In the 1970's, when you were out and about and craving a coffee, it usually accompanied a glazed donut from Tim Hortons. For the majority of Canadians you purchased this before, or after, taking your kids to hockey practice or figure skating.
Then came The Second Cup and Timothy's who, in the 1980's, brought flavoured coffees like hazelnut and vanilla to the masses, and expanded the selection of baked goods to muffins and carrot cake wrapped in cellophane. Getting fancier, these franchises started to provide a slightly more charming ambiance, like seats with cushions unattached to molded tables.
By the late 80's through the 90's, the popularity of Italian food cultivated the growing thirst for cappucinos and lattes frothed by a barista. Coffee evolved as a 'black two sugar' basic to a complicated beverage. Starbucks grabbed the trend and spread across the Globe just like Coca-Cola, satisfying the jittery cravings of the over-worked.
By the new millennium, paying for the privilege of ordering a 'skinny double-shot light foam vente latte' wasn't unusual for anyone. Starbucks had cleverly converted the proletariat into parting ways with 5 bucks at almost any point in the day, whether it be in an international airport or on one of the corners of your favourite neighbourhood. In the process, Starbucks served as a significant barometer of urban renewal and a cue for imminent gentrification throughout downtown cores.
But as of late, in Toronto, a noteworthy elevated change is in the air. People still crave coffee, but today fans of the libation have become expert aficionados, preferring a specific roasting process or even favoring a particular country's bean. Even the less coffee-savvy consumers have become increasingly discerning, rejecting the formulaic packaging and banal settings that accompany these ubiquitous coffee chains for the one-off entrepreneur. The truly custom coffee shop has arrived, and Torontonians love it!

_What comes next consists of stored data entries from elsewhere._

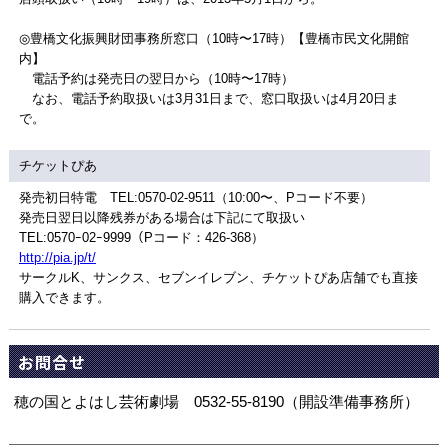
◎豊橋文化振興財団事務所窓口（10時〜17時）【豊橋市民文化開館
内】
電話予約は発売日の翌日から（10時〜17時）
なお、電話予約取扱いは3月31日まで、窓口取扱いは4月20日ま
で。
チケットぴあ
発売初日特電 TEL:0570-02-9511（10:00〜、Pコード不要）
発売日翌日以降残券がある場合は下記にて取扱い
TEL:0570ｰ02ｰ9999（Pコード：426-368）
http://pia.jp/t/
サークルK、サンクス、セブンイレブン、チケットぴあ店舗でも直接
購入できます。
お問合せ
穂の国とよはし芸術劇場 0532-55-8190（開設準備事務所）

I realized how fast this growing trend was happening when I took a stroll down Queen Street West, after snapping some photos of our dynamite new listing in Bob Mitchell's converted knitting mill factory located at 676 Richmond Street West. Around the corner and across the street is Quaff, a charming coffee shop that caters to the yakkety yak set seeking the airyness of comfortable design, jazz tunes, free wi-fi and tasty tid-bits like their perfectly executed buttery croissants. Down the street and across from Trinity Bellwoods Park is The White Squirrel Coffee Shop, a sun-drenched little oasis serving fair trade coffee and cream. And between the two is the southern italian pit stop Terroni which makes brilliant sandwiches and lattes (shout out to my pal Norm who works there!), Dufflets bakery with their decent coffee and arguably the city's best chocolate and key lime mousse tarts (a dessert favourite at my dinner parties), and The Red Tea Box which is renown for its deliciously eclectic High Teas (Torontonians are almost equally fascinated with tea) complete with inventive scones, finger sandwiches and pretty tea cakes. Even at the top end of Trinity Bellwoods on Dundas is The Common Mule, with its resident DJ proprietor who spins great tunes, making being juiced on their 'counter-culture coffee' extra easy.
It looks like the explosion of charming coffee shops throughout the City signifies our addiction to coffee, and the wagging tongues required for a good kaffeklatsch, is alive and well. I like it. It's a sign our dynamic city remains vibrant, even if it's only because we're kicking spry on caffeine.